Tuesday, October 12, 2010

Sleep.

I can't get to sleep because I made a poor decision and napped today while I was uploading my Idina footage to youtube. I decided I would look at said youtube footage ( in order to get the number of views up ) and I started down a path of many Idina videos. I watched her backstage at Wicked and some performances and then the final video which brought me to tears.

Tears because she is wonderful, but also tears because Rent stuff makes me emotional. It was a 48 hours special and Idina was 24. If you do not already know, I am 23. Ask me what I have done with my life? Not what she had I am sure.

I mean, she was singing weddings and working night clubs and making no money just to get her name out there. Do you know how brave that is? What a risk that is?
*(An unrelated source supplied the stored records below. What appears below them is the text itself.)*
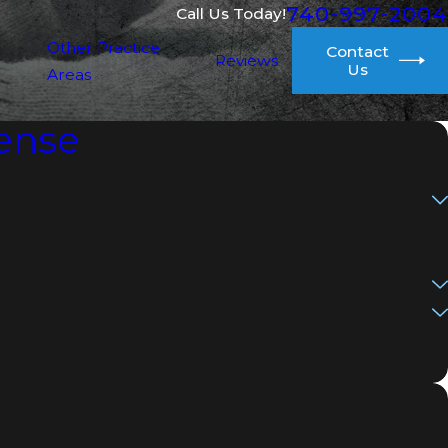
740-997-2004
Call Us Today!
Other Practice
Contact
Reviews
Us
Areas
ense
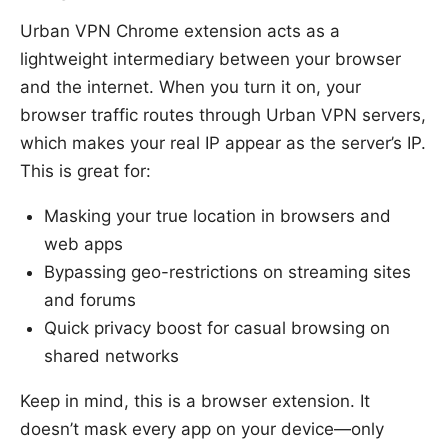
Urban VPN Chrome extension acts as a
lightweight intermediary between your browser
and the internet. When you turn it on, your
browser traffic routes through Urban VPN servers,
which makes your real IP appear as the server’s IP.
This is great for:
Masking your true location in browsers and
web apps
Bypassing geo-restrictions on streaming sites
and forums
Quick privacy boost for casual browsing on
shared networks
Keep in mind, this is a browser extension. It
doesn’t mask every app on your device—only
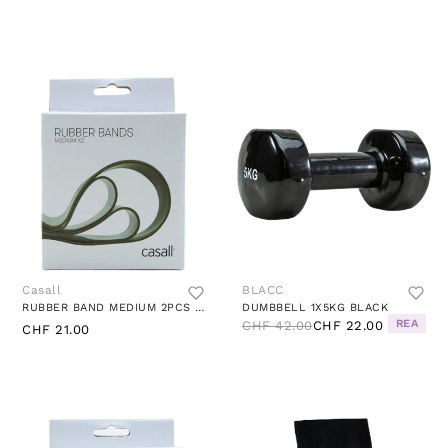
Casall
BLACC
RUBBER BAND MEDIUM 2PCS MEDIUM GREEN
DUMBBELL 1X5KG BLACK
REA
CHF 42.00
CHF 22.00
CHF 21.00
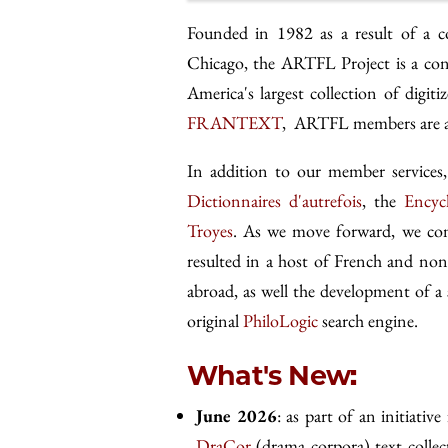
Founded in 1982 as a result of a c
Chicago, the ARTFL Project is a con
America's largest collection of digi
FRANTEXT
, ARTFL members are als
In addition to our member servic
Dictionnaires d'autrefois
, the
Encyc
Troyes
. As we move forward, we cont
resulted in a host of French and non
abroad, as well the development of a 
original
PhiloLogic
search engine.
What's New:
June 2026
: as part of an initiative
DraCor
(drama corpora) text collec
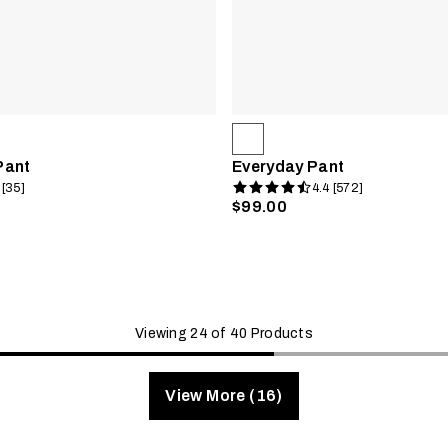
Pant
Everyday Pant
 [35]
4.4 [572]
$99.00
Viewing 24 of 40 Products
View More (16)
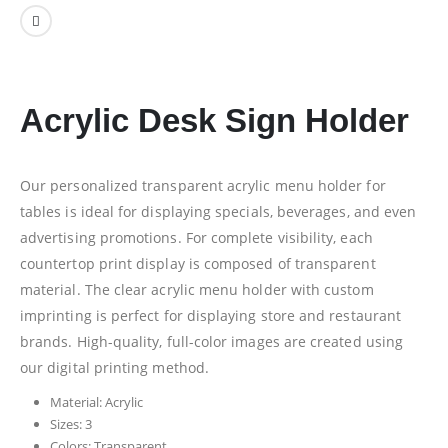
Acrylic Desk Sign Holder
Our personalized transparent acrylic menu holder for
tables is ideal for displaying specials, beverages, and even
advertising promotions. For complete visibility, each
countertop print display is composed of transparent
material. The clear acrylic menu holder with custom
imprinting is perfect for displaying store and restaurant
brands. High-quality, full-color images are created using
our digital printing method.
Material: Acrylic
Sizes: 3
Colors: Transparent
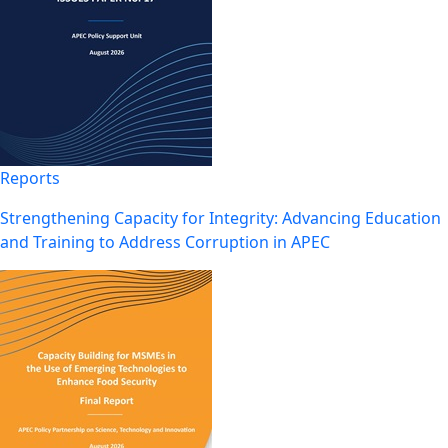
Reports
Strengthening Capacity for Integrity: Advancing Education
and Training to Address Corruption in APEC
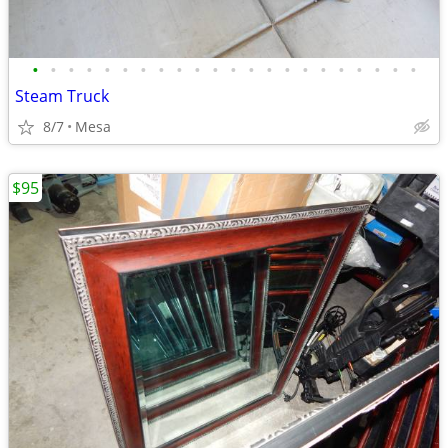
•
•
•
•
•
•
•
•
•
•
•
•
•
•
•
•
•
•
•
•
•
•
Steam Truck
8/7
Mesa
$95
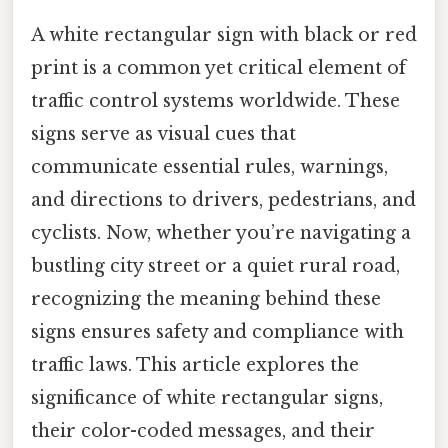
A white rectangular sign with black or red
print is a common yet critical element of
traffic control systems worldwide. These
signs serve as visual cues that
communicate essential rules, warnings,
and directions to drivers, pedestrians, and
cyclists. Now, whether you’re navigating a
bustling city street or a quiet rural road,
recognizing the meaning behind these
signs ensures safety and compliance with
traffic laws. This article explores the
significance of white rectangular signs,
their color-coded messages, and their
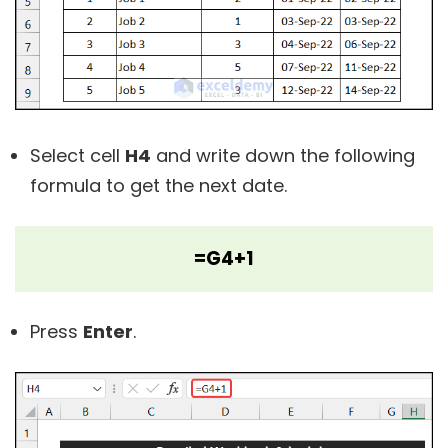
Select cell
H4
and write down the following
formula to get the next date.
=G4+1
Press
Enter
.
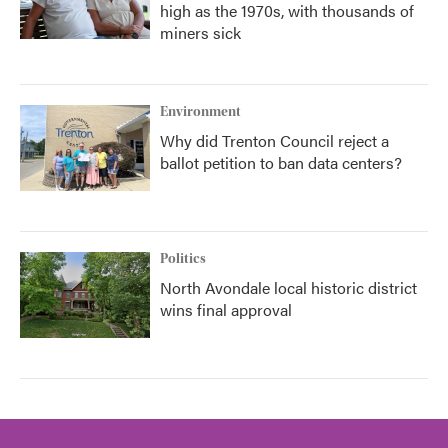
high as the 1970s, with thousands of
miners sick
Environment
Why did Trenton Council reject a
ballot petition to ban data centers?
Politics
North Avondale local historic district
wins final approval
Sadly, I kind of get it, but not becuase I have taken any risks in my life. Not because I have chosen my one true passion and actually gone for it full force. Nope, not me. I am way too chicken to do that...

My friend was saying how everyone wants to be famous. Everyone is really talented, but not everyone can make it big. It is all about who you know and happening to be in the right place at the right time. Is that a reason not to try anyway? It kind of seems like it is. Well, it's what's stopping me.

Hopefully I will fall asleep soon. For now I am just going to channel Idina's spirit and drive. Maybe her talent a little bit too. I am just going to try not to tear up at my own lack of all those things. Seeing her close to my age really shook me. Stupid youtube.